_SOURCE DOCUMENT_
- - -

For Immediate Release April 30, 1999
                            PRESS BRIEFING
                             JOE LOCKHART

                           The Briefing Room

12:47 P.M. EDT

MR. LOCKHART: I'm going to go quick today because the President's got his event at 1:30 p.m., but let me just sum up some of what I talked about this morning.

As you know from watching the NATO briefings today, we had the most intense period of attacks over Belgrade and Yugoslavia last night. More than 600 sorties during the last 24 hours, which is the largest number during this conflict. NATO attacked the national military headquarters that directs and controls this campaign of terror that Milosevic has run against Kosovo. NATO war planes struck the Ministry of Defense buildings, the VJ and MUP headquarters. They also struck TV transmission towers that both direct the military communications between Belgrade and Kosovo, and also are a key part of the propaganda machine that incites some of the ethnic hatred to some of the scenes we've seen.

Other than that, I'm glad to take your questions.

Q Have you seen the UPI interview with Milosevic in Belgrade yesterday? It presents a six-point plan and so forth. What is your response?

MR. LOCKHART: I've seen the report that's run based on the UPI interview. It's something that's clearly inadequate. It doesn't meet the demands laid out by NATO. It talks vaguely about an international but unarmed presence. It talks about at some point they'd be willing to talk about taking some of their forces out. We've been very clear: Their forces need to leave.

Q You mean all -- he says 90,000 would pull out?

MR. LOCKHART: All the forces need to leave.

Q All?

MR. LOCKHART: All of the forces need to leave, the refugees need to be allowed in, and an international security force with NATO at its core needs to be there to secure it. As to why --

Q They had 10,000 or 12,000 there before --

MR. LOCKHART: I think my answer is clear. As to why he seems to be making these comments, I think anyone can understand after spending a night in Belgrade last night why someone may want to look for a way out. But the way out is clear, and this isn't it.

Q Are you asking for unconditional surrender? I mean, nothing is negotiable?

MR. LOCKHART: I think the NATO -- I think the conditions that NATO have laid out are clear. We need to see it demonstrated clearly to us, we need to verify that he's willing to meet those conditions.

- - -

Collected data:
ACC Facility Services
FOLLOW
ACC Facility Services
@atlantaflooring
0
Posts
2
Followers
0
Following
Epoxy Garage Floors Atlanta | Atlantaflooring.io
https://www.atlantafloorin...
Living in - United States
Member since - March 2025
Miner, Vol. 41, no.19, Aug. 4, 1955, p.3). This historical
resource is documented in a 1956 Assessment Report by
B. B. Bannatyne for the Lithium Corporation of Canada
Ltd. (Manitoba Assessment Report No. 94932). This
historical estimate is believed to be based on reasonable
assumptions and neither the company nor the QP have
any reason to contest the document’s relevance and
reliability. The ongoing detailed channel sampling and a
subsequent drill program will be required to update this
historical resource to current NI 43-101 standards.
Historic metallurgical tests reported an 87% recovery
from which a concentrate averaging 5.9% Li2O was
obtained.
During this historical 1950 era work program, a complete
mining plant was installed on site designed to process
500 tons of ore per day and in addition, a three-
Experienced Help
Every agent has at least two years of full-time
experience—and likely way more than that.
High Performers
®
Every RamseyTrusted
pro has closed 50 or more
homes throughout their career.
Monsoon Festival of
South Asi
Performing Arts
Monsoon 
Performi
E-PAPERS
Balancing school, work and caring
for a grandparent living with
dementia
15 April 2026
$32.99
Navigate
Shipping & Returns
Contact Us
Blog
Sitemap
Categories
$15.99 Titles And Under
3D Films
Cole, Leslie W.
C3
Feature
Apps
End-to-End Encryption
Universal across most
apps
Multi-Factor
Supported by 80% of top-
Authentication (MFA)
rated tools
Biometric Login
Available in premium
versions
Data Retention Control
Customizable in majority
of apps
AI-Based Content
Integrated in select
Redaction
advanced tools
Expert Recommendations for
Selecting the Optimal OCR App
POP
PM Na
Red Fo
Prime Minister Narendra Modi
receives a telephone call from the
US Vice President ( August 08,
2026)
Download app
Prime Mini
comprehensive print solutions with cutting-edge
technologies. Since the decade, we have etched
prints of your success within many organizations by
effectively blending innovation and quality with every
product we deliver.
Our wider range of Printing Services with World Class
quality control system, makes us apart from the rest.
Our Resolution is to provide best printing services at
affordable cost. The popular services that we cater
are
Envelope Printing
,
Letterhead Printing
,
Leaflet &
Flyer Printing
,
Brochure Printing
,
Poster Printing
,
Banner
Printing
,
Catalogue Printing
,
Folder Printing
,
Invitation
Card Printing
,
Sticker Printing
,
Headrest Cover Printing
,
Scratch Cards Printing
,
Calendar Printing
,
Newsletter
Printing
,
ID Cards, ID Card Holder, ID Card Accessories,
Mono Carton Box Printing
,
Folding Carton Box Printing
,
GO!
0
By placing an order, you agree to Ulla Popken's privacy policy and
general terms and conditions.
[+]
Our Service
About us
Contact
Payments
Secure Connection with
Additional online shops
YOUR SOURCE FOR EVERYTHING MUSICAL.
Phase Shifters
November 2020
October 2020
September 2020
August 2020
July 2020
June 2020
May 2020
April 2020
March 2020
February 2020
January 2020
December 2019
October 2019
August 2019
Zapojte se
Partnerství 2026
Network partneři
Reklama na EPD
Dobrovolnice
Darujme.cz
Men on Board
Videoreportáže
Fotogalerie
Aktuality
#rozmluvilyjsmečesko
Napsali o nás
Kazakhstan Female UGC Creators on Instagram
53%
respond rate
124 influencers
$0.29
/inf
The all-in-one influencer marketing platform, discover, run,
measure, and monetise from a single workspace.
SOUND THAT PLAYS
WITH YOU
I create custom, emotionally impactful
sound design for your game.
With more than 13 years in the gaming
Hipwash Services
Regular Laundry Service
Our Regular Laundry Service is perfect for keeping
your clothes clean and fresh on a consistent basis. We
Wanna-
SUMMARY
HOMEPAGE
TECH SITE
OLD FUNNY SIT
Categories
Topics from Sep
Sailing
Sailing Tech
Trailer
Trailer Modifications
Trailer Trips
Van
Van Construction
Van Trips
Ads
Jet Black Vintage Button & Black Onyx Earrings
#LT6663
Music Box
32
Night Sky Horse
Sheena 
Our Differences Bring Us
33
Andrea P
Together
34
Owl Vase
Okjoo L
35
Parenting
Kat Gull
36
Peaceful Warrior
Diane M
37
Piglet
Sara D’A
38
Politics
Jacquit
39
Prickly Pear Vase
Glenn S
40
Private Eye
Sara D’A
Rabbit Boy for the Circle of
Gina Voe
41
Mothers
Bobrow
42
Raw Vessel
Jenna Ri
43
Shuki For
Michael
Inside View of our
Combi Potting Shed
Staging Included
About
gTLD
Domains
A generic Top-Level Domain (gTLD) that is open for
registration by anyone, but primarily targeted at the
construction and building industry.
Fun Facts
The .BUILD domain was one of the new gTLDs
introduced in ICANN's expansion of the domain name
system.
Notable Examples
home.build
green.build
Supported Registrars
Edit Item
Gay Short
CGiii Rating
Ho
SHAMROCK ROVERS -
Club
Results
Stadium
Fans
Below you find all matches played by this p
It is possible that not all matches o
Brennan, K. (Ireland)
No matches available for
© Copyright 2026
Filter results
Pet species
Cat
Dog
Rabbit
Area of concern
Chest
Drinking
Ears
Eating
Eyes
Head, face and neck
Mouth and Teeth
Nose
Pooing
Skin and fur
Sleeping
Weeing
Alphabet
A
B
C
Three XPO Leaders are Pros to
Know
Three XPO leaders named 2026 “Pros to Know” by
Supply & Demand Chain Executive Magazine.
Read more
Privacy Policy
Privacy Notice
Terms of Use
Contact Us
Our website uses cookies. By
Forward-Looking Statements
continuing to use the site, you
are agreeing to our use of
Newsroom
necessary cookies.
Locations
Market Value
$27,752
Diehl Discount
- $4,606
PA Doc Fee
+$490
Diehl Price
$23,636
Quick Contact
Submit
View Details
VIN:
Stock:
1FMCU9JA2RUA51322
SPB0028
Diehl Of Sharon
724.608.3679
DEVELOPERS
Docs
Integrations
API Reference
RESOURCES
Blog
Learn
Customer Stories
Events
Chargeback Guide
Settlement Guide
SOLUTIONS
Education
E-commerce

- - -

_LIST OF TASKS_
A – According to the press briefing, how many sorties were flown during the last 24 hours?
B – Using the press briefing, mark each statement yes or no, and quote the words that decide it: (i) The briefing began at 12:47 P.M. EDT. (ii) Lockhart said the plan from the UPI interview meets NATO's demands. (iii) The President had an event at 1:30 p.m.
C – Extend the press briefing transcript past its last line.

_ANSWER LIST_
A – More than 600, the largest number during the conflict.

B –
(i) Yes: "12:47 P.M. EDT"
(ii) No: "It doesn't meet the demands laid out by NATO."
(iii) Yes: "the President's got his event at 1:30 p.m."

C –
Q In recent weeks, you and other administration officials have said that there were signs that the Yugoslav ruling coalition was split, that there were desertions and all that. Well, according to The New York Times this morning, that's not true; in fact, the army's stronger than ever -- recruiting is going great and --

MR. LOCKHART: Let me be very clear on this. The New York Times report is not accurate. I'm not going to get into a classified discussion from here about what we know, but what we do know in very simple terms is the Yugoslav military is in worse shape today than it as a week ago, and in worse shape than it was when this began; and it's, with this escalating campaign, going to be in worse shape a week from now.

Q Joe, Reverend Jackson's mission in Yugoslavia seems to be falling apart. What are your words to him? Are you suggesting that he come home right now?

MR. LOCKHART: I think it is a private mission and I think, as I've said before, done with the best intentions, but it is not part of the United States government diplomatic effort, so I would not seek to send any advice to him.

Q Is the Vice President going to Brussels on Wednesday?

MR. LOCKHART: I think he wants a chance to go and visit with the people there who have been doing important work on this military campaign and people within the NATO political Alliance, as long as he's in the region seeing the troops and the humanitarian work that's going on in Germany.

Q I think he meets with NATO officials just last week --

MR. LOCKHART: Sure. I think he met with some there, but there are certainly others there, and I think given the proximity there he wanted to take the chance to go and demonstrate his support, as the President can do, for the efforts of the NATO planners.

Q Is he going to go to SHAPE as well?

MR. LOCKHART: I don't have the details on the schedule yet.

Q General Shelton described this as what he called "the domination phase." What does the President expect from the military in this phase of the campaign?

MR. LOCKHART: The President expects that we will continue to, day by day, week by week, degrade the instruments that Milosevic uses to repress Kosovo -- his military, his special police -- we will continue going after them, after command and control, after the integrated air defense, after the forces in the field. We're going to continue to do that until the calculation changes in Belgrade.

Q This isn't -- my sense, and correct me if I'm wrong, is that this isn't simply a continuation of what we've been doing for the last five weeks; this is something different, something new.

MR. LOCKHART: I think the NATO leaders were very clear last week when they came out, that they said the campaign is working and it's going to intensify, and that intensification I think you've all seen.

Q You've talked about the U.S. diplomatic efforts. What is the U.S. diplomatic effort?

MR. LOCKHART: We have been working within the NATO Alliance, we've worked with the Russians extensively to make sure that they understand what our position is, what the unified NATO position is as far as what we need to see.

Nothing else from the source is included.